**INSTRUCTIONS TO FOLLOW**
Retype all of the rows below verbatim, omitting the pictures.

**RECORDS SHOWN**

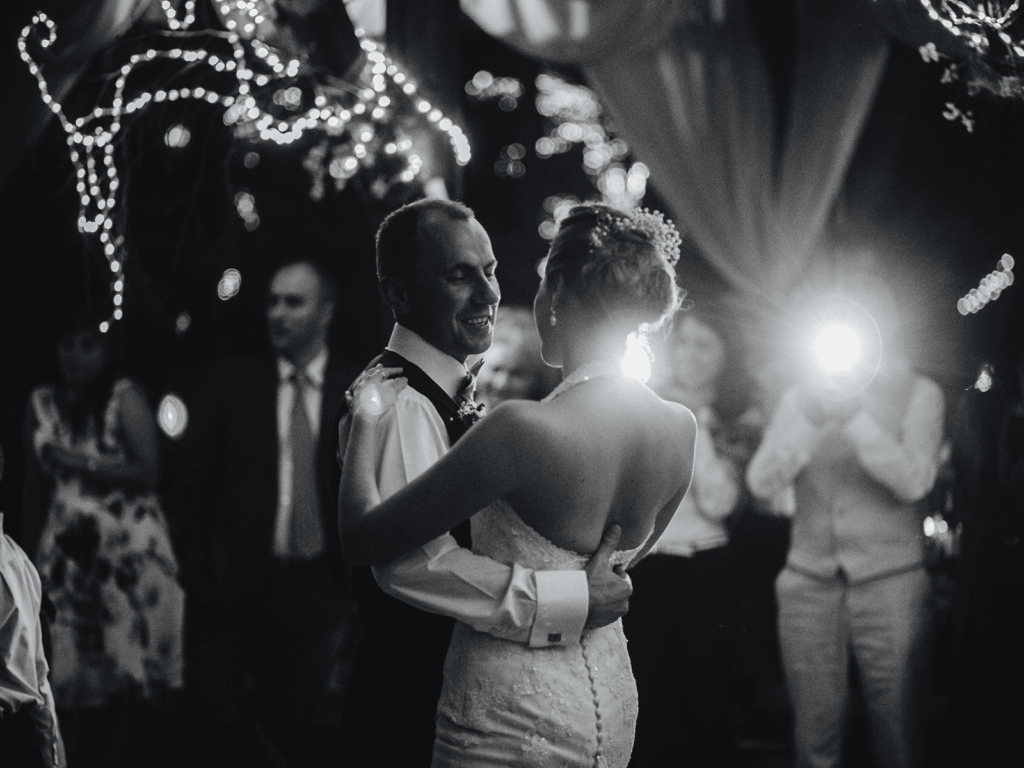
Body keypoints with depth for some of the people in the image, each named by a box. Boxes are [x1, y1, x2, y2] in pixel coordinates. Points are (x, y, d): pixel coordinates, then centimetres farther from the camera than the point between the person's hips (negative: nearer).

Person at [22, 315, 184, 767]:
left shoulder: (125, 398, -6)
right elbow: (36, 481, 13)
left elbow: (148, 472, -11)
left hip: (129, 545, -4)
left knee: (126, 659, 0)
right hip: (67, 548, 4)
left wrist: (85, 463, -15)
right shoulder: (41, 403, 7)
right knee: (71, 663, 4)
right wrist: (31, 549, 13)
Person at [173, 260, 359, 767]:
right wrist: (195, 569, -1)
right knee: (214, 710, -11)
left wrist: (350, 582, -2)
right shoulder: (228, 382, 3)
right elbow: (193, 479, 4)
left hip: (312, 590, 0)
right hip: (231, 587, 0)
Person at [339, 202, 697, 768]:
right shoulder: (680, 429, -6)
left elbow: (364, 539, -20)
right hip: (613, 706, 7)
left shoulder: (524, 429, -26)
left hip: (515, 716, -6)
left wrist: (366, 421, -4)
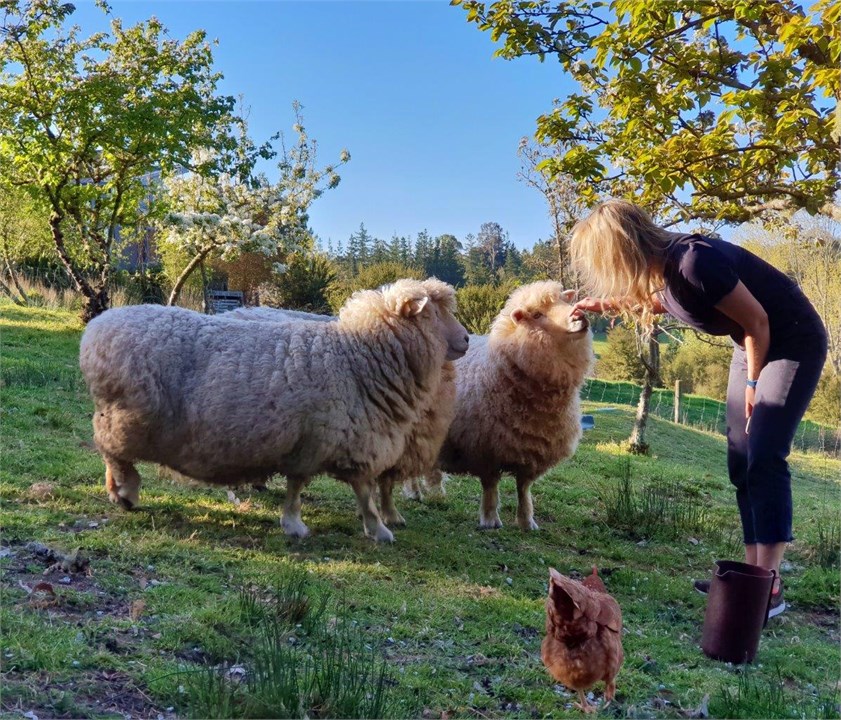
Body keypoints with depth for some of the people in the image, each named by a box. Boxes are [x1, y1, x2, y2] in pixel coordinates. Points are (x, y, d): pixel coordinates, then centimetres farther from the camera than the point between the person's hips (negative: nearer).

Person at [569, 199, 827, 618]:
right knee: (741, 462, 5)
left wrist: (752, 385, -10)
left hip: (794, 343, -9)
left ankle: (769, 586, -14)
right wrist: (605, 304, 12)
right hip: (754, 345, 9)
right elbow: (660, 303, 19)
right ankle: (755, 572, 10)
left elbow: (757, 321, -22)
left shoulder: (696, 262, -32)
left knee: (764, 458, -17)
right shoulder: (659, 268, -7)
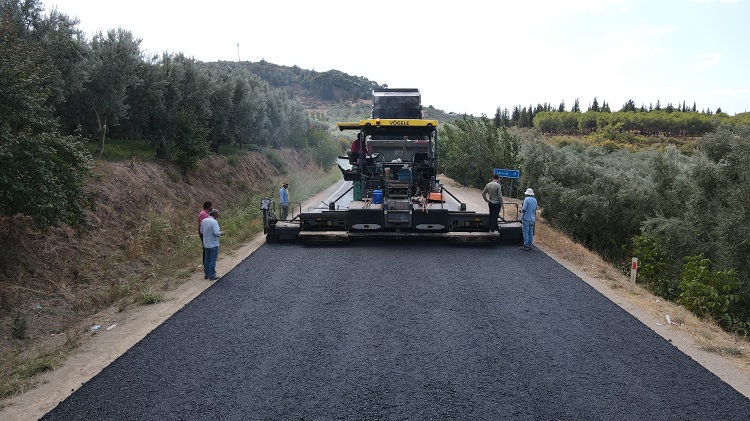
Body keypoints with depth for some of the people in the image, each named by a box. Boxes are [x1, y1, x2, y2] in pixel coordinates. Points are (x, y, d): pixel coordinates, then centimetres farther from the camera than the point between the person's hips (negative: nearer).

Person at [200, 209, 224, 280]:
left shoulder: (203, 221, 2)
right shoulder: (214, 222, -19)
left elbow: (201, 231, 12)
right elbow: (217, 233, -24)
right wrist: (221, 233, -5)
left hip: (206, 244, 7)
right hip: (213, 244, -7)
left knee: (207, 259, 15)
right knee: (213, 260, 1)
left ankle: (206, 274, 22)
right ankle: (211, 276, 4)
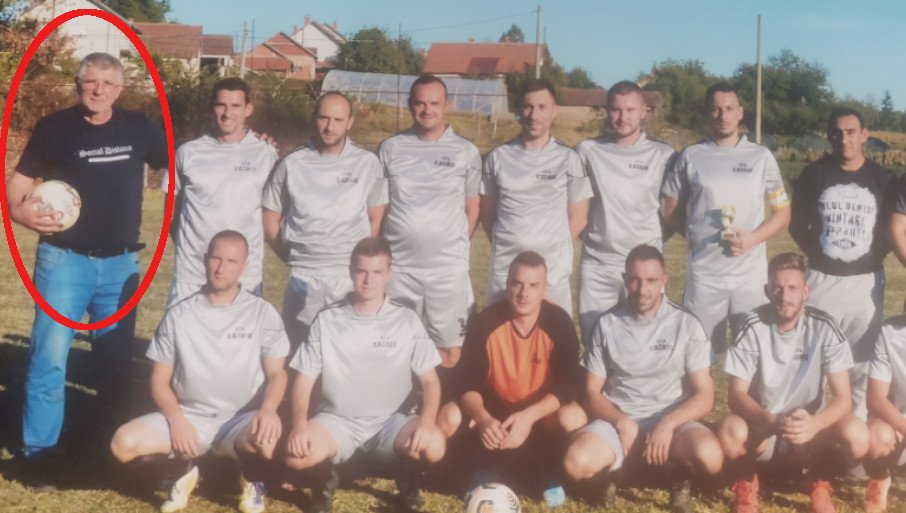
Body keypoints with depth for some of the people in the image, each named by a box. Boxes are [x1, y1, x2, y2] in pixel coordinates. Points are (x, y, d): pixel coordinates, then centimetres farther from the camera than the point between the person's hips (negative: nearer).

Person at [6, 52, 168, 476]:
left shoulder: (138, 128, 2)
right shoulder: (54, 127, -4)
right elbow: (20, 179, 1)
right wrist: (18, 210, -20)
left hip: (121, 263, 3)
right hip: (64, 260, -3)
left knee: (116, 357, 14)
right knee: (50, 356, -5)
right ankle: (40, 450, 7)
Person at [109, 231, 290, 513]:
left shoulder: (263, 313, -1)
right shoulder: (178, 315, 2)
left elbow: (277, 373, -1)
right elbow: (160, 379, 5)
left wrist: (268, 409, -24)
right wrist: (176, 419, -15)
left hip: (242, 419, -2)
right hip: (189, 417, 2)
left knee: (267, 441, -37)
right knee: (124, 442, -23)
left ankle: (252, 481, 2)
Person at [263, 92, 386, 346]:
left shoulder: (367, 163, 0)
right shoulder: (292, 164, -1)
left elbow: (376, 219, 9)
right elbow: (270, 221, 8)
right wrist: (295, 258, 6)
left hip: (352, 277, 0)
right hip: (304, 278, 0)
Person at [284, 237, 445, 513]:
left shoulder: (407, 320, -2)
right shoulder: (326, 320, -2)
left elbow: (430, 379, -1)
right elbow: (304, 379, -1)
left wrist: (427, 421, -21)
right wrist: (299, 424, -20)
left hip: (389, 421, 0)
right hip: (338, 421, 0)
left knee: (434, 446, -30)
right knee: (296, 454, -30)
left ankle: (408, 480, 6)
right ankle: (325, 479, 7)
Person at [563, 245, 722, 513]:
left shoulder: (687, 325, -3)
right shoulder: (607, 324, 1)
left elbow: (704, 397, -4)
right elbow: (591, 393, 3)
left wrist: (668, 423, -21)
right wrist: (622, 423, -15)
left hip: (672, 421, -1)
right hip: (618, 421, 1)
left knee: (709, 457, -34)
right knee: (577, 463, -30)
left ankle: (678, 474, 2)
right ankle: (614, 470, 6)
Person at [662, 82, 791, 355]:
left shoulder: (761, 156, 5)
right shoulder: (690, 157, 4)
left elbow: (783, 211, 8)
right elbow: (672, 212, 10)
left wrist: (753, 238, -8)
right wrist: (700, 235, -2)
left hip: (750, 273, 1)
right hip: (703, 274, -1)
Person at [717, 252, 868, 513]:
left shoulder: (824, 328, -13)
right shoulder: (753, 327, -14)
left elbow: (843, 397, -15)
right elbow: (736, 394, -16)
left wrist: (814, 424, -37)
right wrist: (770, 421, -37)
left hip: (809, 429, 1)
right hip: (761, 428, -1)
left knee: (856, 436, -30)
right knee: (730, 431, -35)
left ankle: (819, 482, 4)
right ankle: (746, 482, 0)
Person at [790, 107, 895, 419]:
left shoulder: (882, 179, 0)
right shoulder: (813, 175, -2)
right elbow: (797, 225, 5)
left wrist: (876, 256, -4)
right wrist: (816, 253, -4)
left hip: (866, 282, 1)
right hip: (821, 280, 0)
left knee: (861, 360, 10)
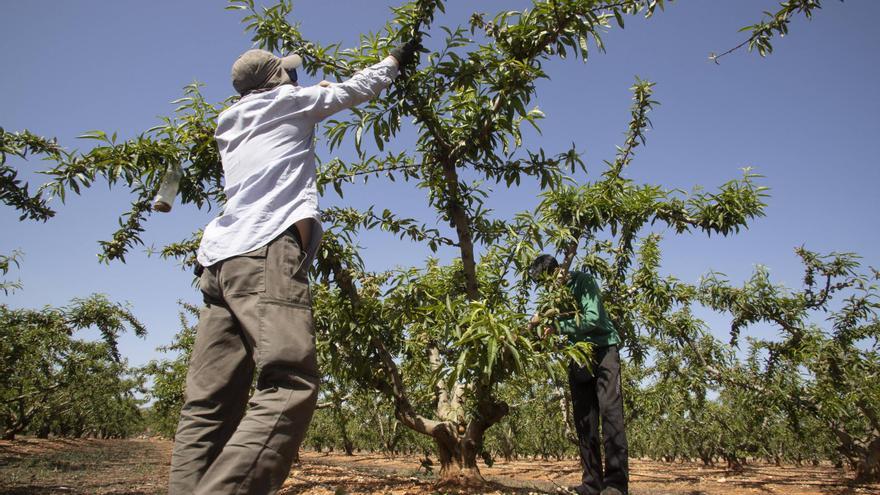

**ANSWER AREA**
Body keypoints with depth for some of the people in the image, each named by a box. Boxes are [x1, y1, x2, y2] in pixel coordinates. Points are (x, y, d): pixel coordinates, then centimetres farther from the camera than the point between the person's hips (negative: nearer).

Person at [22, 315, 184, 767]:
left shoulder: (125, 398, -6)
right elbow: (36, 481, 13)
left elbow: (148, 472, -11)
left hip: (129, 545, -4)
left knee: (126, 659, 0)
right hip: (67, 548, 4)
left wrist: (85, 463, -15)
right shoulder: (41, 403, 7)
right knee: (71, 663, 4)
right wrist: (31, 549, 13)
Person at [173, 260, 359, 767]:
right wrist: (195, 569, -1)
right knee: (214, 710, -11)
left wrist: (350, 582, -2)
right shoulder: (228, 382, 3)
right elbow: (193, 479, 4)
left hip: (312, 590, 0)
right hip: (231, 587, 0)
Person at [339, 202, 697, 768]:
right shoulder: (680, 429, -6)
left elbow: (364, 539, -20)
right hip: (613, 706, 7)
left shoulder: (524, 429, -26)
left hip: (515, 716, -6)
left wrist: (366, 421, -4)
Body keypoints with depth for some of the people in the image, each named by a box. Boxes are [x1, y1, x2, y2] in pixel coordinates. Points are (x, y, d): pixel coordinates, then centimetres farther from the camera than the point between the person's hips (negative: nearer).

Person at [569, 199, 827, 618]:
right knee: (741, 462, 5)
left wrist: (752, 385, -10)
left hip: (794, 343, -9)
left ankle: (769, 586, -14)
right wrist: (605, 304, 12)
right hip: (754, 345, 9)
right elbow: (660, 303, 19)
right ankle: (755, 572, 10)
left elbow: (757, 321, -22)
left shoulder: (696, 262, -32)
left knee: (764, 458, -17)
right shoulder: (659, 268, -7)
Body keypoints with depth for some of the people in the image, each named by a box. Boxes are [x1, y1, x2, y2] in pixel coordinates. Points are (x, y, d): pixel coordinates, then centimetres farther from the camera than the point between the person's hips (negative: nearer).

Person at [200, 209, 224, 280]:
left shoulder: (203, 221, 2)
right shoulder: (214, 222, -19)
left elbow: (201, 231, 12)
right elbow: (217, 233, -24)
right wrist: (221, 233, -5)
left hip: (206, 244, 7)
right hip: (213, 244, -7)
left knee: (207, 259, 15)
right knee: (213, 260, 1)
left ankle: (206, 274, 22)
right ankle: (211, 276, 4)
Body keypoints with depth for some of the people in the image, each named by a box. Boxes are [x1, y1, x2, y2] in pixel coordinates. Points are (x, y, d): pixel coordinates, then centimetres farther from the camera than the point between the person's hips (negative: nearer).

Person at [6, 52, 168, 476]:
left shoulder: (138, 128, 2)
right shoulder: (54, 127, -4)
right elbow: (20, 179, 1)
right wrist: (18, 210, -20)
left hip: (121, 263, 3)
right hip: (64, 260, -3)
left knee: (116, 357, 14)
right knee: (50, 356, -5)
right ankle: (40, 450, 7)
Person at [109, 231, 290, 513]:
left shoulder: (263, 313, -1)
right shoulder: (178, 315, 2)
left elbow: (277, 373, -1)
right elbow: (160, 379, 5)
left wrist: (268, 409, -24)
right wrist: (176, 419, -15)
left hip: (242, 419, -2)
right hip: (189, 417, 2)
left knee: (267, 441, -37)
right knee: (124, 442, -23)
left ankle: (252, 481, 2)
Person at [263, 92, 386, 346]:
left shoulder: (367, 163, 0)
right shoulder: (292, 164, -1)
left elbow: (376, 219, 9)
right elbow: (270, 221, 8)
right wrist: (295, 258, 6)
left hip: (352, 277, 0)
right hip: (304, 278, 0)
Person at [284, 237, 445, 513]:
left shoulder: (407, 320, -2)
right shoulder: (326, 320, -2)
left elbow: (430, 379, -1)
right elbow: (304, 379, -1)
left wrist: (427, 421, -21)
right wrist: (299, 424, -20)
left hip: (389, 421, 0)
right hip: (338, 421, 0)
left knee: (434, 446, -30)
right knee: (296, 454, -30)
left ankle: (408, 480, 6)
right ankle: (325, 479, 7)
Person at [563, 245, 722, 513]:
left shoulder: (687, 325, -3)
right shoulder: (607, 324, 1)
left elbow: (704, 397, -4)
right elbow: (591, 393, 3)
left wrist: (668, 423, -21)
right wrist: (622, 423, -15)
left hip: (672, 421, -1)
right hip: (618, 421, 1)
left knee: (709, 457, -34)
right knee: (577, 463, -30)
left ankle: (678, 474, 2)
right ankle: (614, 470, 6)
Person at [662, 82, 791, 355]:
left shoulder: (761, 156, 5)
right shoulder: (690, 157, 4)
left elbow: (783, 211, 8)
right elbow: (672, 212, 10)
left wrist: (753, 238, -8)
right wrist: (700, 235, -2)
left hip: (750, 273, 1)
right hip: (703, 274, -1)
Person at [717, 252, 868, 513]:
left shoulder: (824, 328, -13)
right shoulder: (753, 327, -14)
left elbow: (843, 397, -15)
right elbow: (736, 394, -16)
left wrist: (814, 424, -37)
right wrist: (770, 421, -37)
left hip: (809, 429, 1)
right hip: (761, 428, -1)
left knee: (856, 436, -30)
right knee: (730, 431, -35)
left ankle: (819, 482, 4)
right ankle: (746, 482, 0)
Person at [790, 107, 895, 419]:
left shoulder: (882, 179, 0)
right shoulder: (813, 175, -2)
right elbow: (797, 225, 5)
left wrist: (876, 256, -4)
right wrist: (816, 253, -4)
left hip: (866, 282, 1)
right hip: (821, 280, 0)
left knee: (861, 360, 10)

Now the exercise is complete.